# Consegna scritta:
Nella recensione riportata più sotto, chi dirige la "Divisione" per cui lavora Doc?

# Brano di riferimento:
□ □ □ □ □ □ □

Il Maratoneta regia di John Schlesinger

Thriller
recensione di Giuliano Frizzo

 

Thomas Babington "Babe" Levy, timido e introverso studente di storia, si allena per la maratona e prepara la sua tesi di laurea sulla "tirannia" negli Stati Uniti, con l'ossessione di riabilitare la memoria del padre, caduto in disgrazia e suicidatosi durante il maccartismo.

Il fratello di Babe, Henry "Doc", sotto le spoglie di affermato uomo d'affari del settore petrolifero, è in realtà un agente che opera nella cosiddetta "Divisione", un'agenzia diretta da Peter Janeway che si colloca nel limbo tra la CIA ed i servizi segreti. Doc svolge l'incarico di corriere per il trasporto dei diamanti di proprietà di Christian Szell, custoditi nella cassetta di sicurezza di una banca di New York di cui, oltre Szell, residente in una località segreta in Uruguay, solo il fratello deceduto nell'incidente stradale aveva la chiave.

□ □ □ □ □ □ □

# Estratto dei dati:
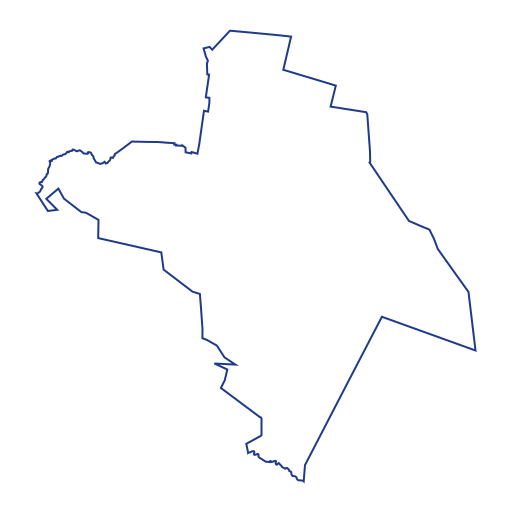 the district of Viesca, Coahuila, Mexico
{"feature_id": "50627088B90788321268569", "entity_name": "Viesca", "entity_type": "district", "adm_level": 2, "iso_a3": "MEX", "parent_name": "Mexico", "parent_adm1": "Coahuila", "projection": "natural_earth1", "projection_center": [-102.997, 25.187], "detail": "fine", "context": "isolated", "style": "outline", "palette": "blue", "viewbox_px": 512, "rotation_deg": 0, "n_neighbors": 0, "source": "geoboundaries", "source_scale": "gbopen_adm2", "svg_char_len": 5312}
<svg xmlns="http://www.w3.org/2000/svg" viewBox="0 0 512 512"><path d="M248.1,452.9L248.3,452.7L248.5,452.6L248.9,452.4L249.2,452.4L249.8,452.5L250.0,452.5L251.3,451.7L251.8,451.5L252.3,451.3L252.5,451.2L252.9,451.2L253.6,451.2L253.8,451.2L254.0,451.4L254.2,451.5L254.3,451.9L254.3,452.3L254.1,453.5L254.0,454.0L254.0,454.4L254.0,454.5L254.3,454.7L254.5,454.8L254.8,454.8L255.0,454.8L256.6,454.4L257.5,454.0L257.9,453.9L258.1,454.0L258.3,454.2L258.4,454.4L258.5,454.7L258.5,455.4L258.5,456.6L258.6,456.8L258.7,457.0L259.5,457.7L260.0,458.1L261.7,459.0L262.6,459.7L263.9,460.5L264.6,461.1L264.9,461.2L265.5,461.4L265.8,461.6L266.2,461.8L266.5,461.8L267.9,461.8L268.4,461.8L269.5,462.1L269.8,462.2L270.0,461.9L270.1,461.6L270.1,461.4L270.1,461.2L270.3,461.0L270.5,461.0L270.9,461.2L271.5,461.9L271.6,462.0L271.9,462.0L272.3,461.8L273.0,461.6L274.0,461.2L274.6,461.0L275.3,460.9L275.5,460.9L275.8,461.0L276.0,461.5L275.7,463.1L275.7,463.4L275.7,463.6L275.8,463.9L275.9,464.2L276.1,464.3L276.3,464.5L276.5,464.6L276.9,464.6L277.1,464.6L277.5,464.1L278.5,463.1L278.8,463.1L279.2,463.5L280.4,465.0L280.5,465.1L280.9,465.3L281.2,465.5L281.8,466.4L282.1,467.0L283.3,467.7L283.9,467.9L284.4,468.2L285.0,468.6L285.3,468.7L285.5,468.7L285.9,468.2L286.0,468.1L286.7,467.9L287.0,468.0L287.3,468.1L287.5,468.3L287.8,468.7L288.1,468.9L288.4,469.1L288.6,469.3L289.0,469.9L289.1,470.5L289.2,470.8L289.4,471.0L289.5,471.1L289.8,471.2L290.4,471.5L290.8,471.6L291.0,471.8L291.1,472.0L291.3,472.3L291.3,473.3L291.3,473.8L291.4,474.1L291.6,474.4L292.3,475.8L292.5,475.9L292.7,476.0L293.5,476.0L294.4,476.2L295.4,476.5L295.8,476.7L296.3,477.2L296.5,477.7L296.6,477.9L296.8,478.6L297.1,479.2L297.7,479.9L298.1,480.1L299.0,480.3L299.8,480.3L300.3,480.3L300.5,480.4L300.9,480.5L302.3,480.6L302.8,480.7L303.1,480.8L303.4,481.0L303.7,481.3L305.0,465.1L349.1,379.9L381.9,316.8L475.5,350.5L468.5,292.0L437.8,249.0L434.0,238.9L429.5,229.7L418.8,225.2L409.0,221.0L369.5,162.5L370.2,161.9L370.0,151.6L367.3,114.5L366.2,112.2L330.6,106.6L335.8,85.6L283.3,69.8L291.1,36.6L279.3,35.3L250.9,32.6L230.0,30.7L212.2,49.7L209.6,46.9L203.6,48.4L205.9,56.6L207.9,60.7L207.2,62.8L206.9,63.1L207.3,74.4L209.1,74.6L205.8,97.4L209.4,97.8L209.4,102.5L208.1,111.6L204.0,110.8L202.1,124.0L200.1,138.1L199.2,144.5L197.4,153.7L191.6,152.0L191.3,153.4L185.6,152.3L185.5,147.7L182.5,145.5L182.5,145.8L176.1,145.5L176.3,144.7L174.3,144.6L174.5,143.2L165.0,142.6L162.4,142.3L157.0,142.0L146.6,141.9L133.4,141.6L132.0,141.5L123.1,148.2L118.3,151.7L114.7,154.1L114.7,155.5L113.6,156.4L112.9,157.9L111.0,157.4L110.6,157.7L110.6,158.1L110.3,159.4L110.0,160.0L109.7,160.5L109.4,160.9L109.1,161.1L108.4,161.7L107.5,162.9L105.8,163.5L104.6,161.8L104.1,162.2L102.4,163.4L102.2,163.4L101.9,163.4L101.7,163.4L101.1,163.5L100.8,163.7L100.7,163.8L100.1,163.9L99.9,163.8L97.9,163.0L96.9,162.6L96.3,162.6L96.2,162.6L95.9,162.1L95.5,161.4L93.8,158.5L93.6,158.2L93.5,157.9L93.6,157.2L93.4,156.6L92.7,155.6L92.3,155.3L92.0,155.0L91.5,153.8L91.3,153.4L91.1,153.1L90.2,152.4L89.9,152.3L89.5,152.2L88.8,152.2L88.6,152.1L88.2,152.1L88.0,152.3L88.0,152.5L88.0,153.0L88.0,153.4L88.0,153.5L87.9,153.6L87.6,153.7L87.4,153.8L86.6,153.7L85.5,153.6L84.0,153.5L83.5,153.3L82.1,151.9L81.8,151.7L80.8,150.9L79.8,150.3L79.6,150.3L78.8,150.6L78.0,150.8L77.8,150.9L77.5,151.2L77.1,151.3L76.9,151.3L76.6,151.2L75.6,150.7L75.2,150.4L74.7,150.2L73.7,149.7L73.3,149.6L72.9,149.5L72.7,149.6L72.5,149.8L72.2,150.6L72.1,150.8L71.9,150.9L71.7,150.9L71.2,150.9L70.9,151.0L70.4,151.1L69.4,151.4L69.0,151.7L68.9,151.7L68.8,152.1L68.7,152.1L68.4,152.2L68.1,152.1L67.9,152.1L67.9,151.9L67.6,151.8L67.4,151.9L67.2,151.9L66.3,153.0L66.1,153.2L66.0,153.5L65.8,153.7L65.5,154.0L65.0,154.2L64.8,154.2L64.1,154.3L63.2,154.5L62.9,154.8L62.2,155.5L61.9,155.8L61.7,155.9L61.4,155.9L61.2,155.9L60.7,155.7L60.3,155.8L59.2,156.3L58.6,156.5L58.2,156.8L57.4,156.8L57.1,156.9L56.9,157.0L56.7,157.2L56.3,157.6L56.2,157.9L55.9,158.3L55.7,158.5L54.8,158.6L54.1,158.7L53.8,158.8L53.5,158.9L53.0,159.3L52.5,159.5L51.5,160.0L51.6,160.3L51.9,160.7L51.9,160.8L51.6,161.0L51.4,161.0L50.5,161.0L49.9,160.8L49.7,160.9L49.6,161.0L49.6,161.5L50.2,162.8L50.2,163.1L50.2,163.7L50.1,164.1L50.0,164.6L49.8,165.0L49.7,165.8L49.6,166.2L49.5,166.5L49.2,167.1L48.8,167.6L48.6,168.1L48.3,168.6L48.1,169.2L48.1,169.6L48.1,170.9L48.0,171.9L48.0,172.7L48.0,172.9L47.7,173.6L47.2,173.8L46.9,174.0L46.7,174.2L46.7,174.6L46.6,175.0L46.5,175.6L46.4,176.0L46.0,176.5L45.4,177.2L44.7,177.9L44.3,178.4L44.1,178.8L43.5,179.5L42.8,180.1L42.6,180.2L42.2,181.5L42.1,181.9L42.0,182.0L41.9,182.1L40.8,182.1L40.2,182.2L39.7,182.6L39.4,183.2L39.4,183.5L39.5,183.8L39.8,184.1L41.7,185.5L42.3,186.1L42.5,186.4L42.6,186.7L42.6,187.0L42.2,187.9L41.9,188.2L41.5,188.6L41.2,189.0L40.9,189.5L40.6,190.4L40.0,191.5L39.8,191.8L39.5,192.0L38.7,192.5L38.3,192.9L38.1,193.0L37.6,193.3L37.2,193.5L36.9,193.5L36.5,193.4L36.8,193.9L47.9,211.0L57.2,209.8L46.3,198.8L58.4,188.6L64.0,198.7L81.5,212.2L81.9,212.2L85.9,212.7L98.5,219.9L98.2,238.1L161.3,252.4L163.6,269.6L192.4,291.6L199.9,294.0L201.2,310.8L202.5,329.2L202.4,338.2L204.1,338.8L207.0,340.0L216.9,345.6L224.5,357.4L235.4,364.6L214.4,363.5L227.3,369.5L224.8,380.2L220.9,388.0L259.7,417.0L260.8,417.4L261.5,418.4L261.5,435.0L261.1,435.7L246.3,443.8L247.9,451.7L248.1,452.9Z" fill="none" stroke="#1e3a8a" stroke-width="2"/></svg>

□ □ □ □ □ □ □

# Soluzione qui sotto:
La dirige Peter Janeway.